*Aim of the exercise:*
Copy the part of the passage below about GDP and consumption variables that lies between "One thing I" and "as 23 liters.", inclusive.

*Text segment:*
=== Begin Enclosure ===
One thing I noticed pretty quickly, was that for both GDP and my various consumption variables, once the values started growing, they grow very quickly. For example, most of the alcohol consumption variables centered around 5 liters, but at the high end, it went as far as 23 liters.
=== End Enclosure ===
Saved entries
=== Begin Enclosure ===
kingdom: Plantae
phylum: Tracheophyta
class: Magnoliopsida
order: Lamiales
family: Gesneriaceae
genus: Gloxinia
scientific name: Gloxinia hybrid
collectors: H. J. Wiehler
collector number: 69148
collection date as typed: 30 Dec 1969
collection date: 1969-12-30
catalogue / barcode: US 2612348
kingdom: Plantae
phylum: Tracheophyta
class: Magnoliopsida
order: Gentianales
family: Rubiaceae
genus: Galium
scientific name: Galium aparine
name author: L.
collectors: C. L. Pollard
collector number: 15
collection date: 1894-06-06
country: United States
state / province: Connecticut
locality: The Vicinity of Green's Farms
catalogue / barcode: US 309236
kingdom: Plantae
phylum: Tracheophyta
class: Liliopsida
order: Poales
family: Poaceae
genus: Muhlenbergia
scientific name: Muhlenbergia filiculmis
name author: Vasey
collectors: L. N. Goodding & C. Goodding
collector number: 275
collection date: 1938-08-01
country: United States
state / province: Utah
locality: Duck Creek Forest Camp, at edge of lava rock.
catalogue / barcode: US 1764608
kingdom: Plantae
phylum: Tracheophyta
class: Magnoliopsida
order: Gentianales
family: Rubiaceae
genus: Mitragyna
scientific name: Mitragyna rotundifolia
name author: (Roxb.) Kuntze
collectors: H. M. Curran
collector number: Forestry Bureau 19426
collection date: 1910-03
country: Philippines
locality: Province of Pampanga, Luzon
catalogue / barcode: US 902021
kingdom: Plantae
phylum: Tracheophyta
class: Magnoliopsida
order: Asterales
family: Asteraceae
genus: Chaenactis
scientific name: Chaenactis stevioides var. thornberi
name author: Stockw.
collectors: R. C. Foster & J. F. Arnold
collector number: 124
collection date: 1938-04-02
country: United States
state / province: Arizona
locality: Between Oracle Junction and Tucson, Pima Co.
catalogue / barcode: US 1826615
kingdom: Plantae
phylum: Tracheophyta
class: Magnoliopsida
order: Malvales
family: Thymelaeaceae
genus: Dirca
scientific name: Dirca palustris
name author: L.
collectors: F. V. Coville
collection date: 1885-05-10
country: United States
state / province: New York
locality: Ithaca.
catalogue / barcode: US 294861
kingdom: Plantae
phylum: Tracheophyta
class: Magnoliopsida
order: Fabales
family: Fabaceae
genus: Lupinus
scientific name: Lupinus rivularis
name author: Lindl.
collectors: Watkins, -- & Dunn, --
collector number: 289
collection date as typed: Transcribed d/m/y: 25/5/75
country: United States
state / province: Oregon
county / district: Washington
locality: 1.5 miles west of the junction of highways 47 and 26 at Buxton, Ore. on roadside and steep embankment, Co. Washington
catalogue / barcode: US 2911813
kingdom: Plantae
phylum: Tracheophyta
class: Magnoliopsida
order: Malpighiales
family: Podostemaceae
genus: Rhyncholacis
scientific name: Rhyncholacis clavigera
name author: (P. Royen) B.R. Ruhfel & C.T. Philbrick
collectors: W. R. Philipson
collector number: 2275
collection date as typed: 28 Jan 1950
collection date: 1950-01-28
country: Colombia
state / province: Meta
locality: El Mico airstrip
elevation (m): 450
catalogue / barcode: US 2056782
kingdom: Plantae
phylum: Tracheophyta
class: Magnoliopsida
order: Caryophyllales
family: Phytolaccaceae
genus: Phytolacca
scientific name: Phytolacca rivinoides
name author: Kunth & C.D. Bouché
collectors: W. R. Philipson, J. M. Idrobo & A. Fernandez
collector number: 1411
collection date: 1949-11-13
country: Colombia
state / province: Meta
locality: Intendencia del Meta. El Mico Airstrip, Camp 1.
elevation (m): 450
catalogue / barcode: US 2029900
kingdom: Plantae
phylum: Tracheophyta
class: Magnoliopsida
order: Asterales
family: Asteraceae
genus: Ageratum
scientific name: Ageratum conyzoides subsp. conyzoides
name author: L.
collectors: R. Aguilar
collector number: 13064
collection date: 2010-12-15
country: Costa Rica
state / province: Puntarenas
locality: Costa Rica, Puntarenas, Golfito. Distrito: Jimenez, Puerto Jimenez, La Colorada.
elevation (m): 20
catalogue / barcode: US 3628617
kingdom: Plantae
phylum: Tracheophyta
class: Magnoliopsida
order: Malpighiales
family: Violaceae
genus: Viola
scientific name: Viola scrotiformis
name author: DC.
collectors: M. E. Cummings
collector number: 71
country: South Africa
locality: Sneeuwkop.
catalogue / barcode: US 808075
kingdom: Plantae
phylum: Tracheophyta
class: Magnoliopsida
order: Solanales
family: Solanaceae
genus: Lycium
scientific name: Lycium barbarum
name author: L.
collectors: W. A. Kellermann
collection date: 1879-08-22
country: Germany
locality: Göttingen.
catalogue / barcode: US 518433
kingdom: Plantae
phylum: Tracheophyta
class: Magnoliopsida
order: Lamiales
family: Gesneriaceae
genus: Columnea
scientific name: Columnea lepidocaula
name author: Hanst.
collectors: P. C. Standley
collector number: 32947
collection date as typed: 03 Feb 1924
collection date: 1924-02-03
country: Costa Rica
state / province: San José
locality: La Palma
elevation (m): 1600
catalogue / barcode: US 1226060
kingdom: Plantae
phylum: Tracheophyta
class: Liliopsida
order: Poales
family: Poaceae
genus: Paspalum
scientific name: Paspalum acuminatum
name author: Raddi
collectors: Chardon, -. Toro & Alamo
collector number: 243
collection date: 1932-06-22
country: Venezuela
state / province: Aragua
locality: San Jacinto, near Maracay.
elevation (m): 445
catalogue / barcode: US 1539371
=== End Enclosure ===
*Solution to this task:*
One thing I noticed pretty quickly, was that for both GDP and my various consumption variables, once the values started growing, they grow very quickly. For example, most of the alcohol consumption variables centered around 5 liters, but at the high end, it went as far as 23 liters.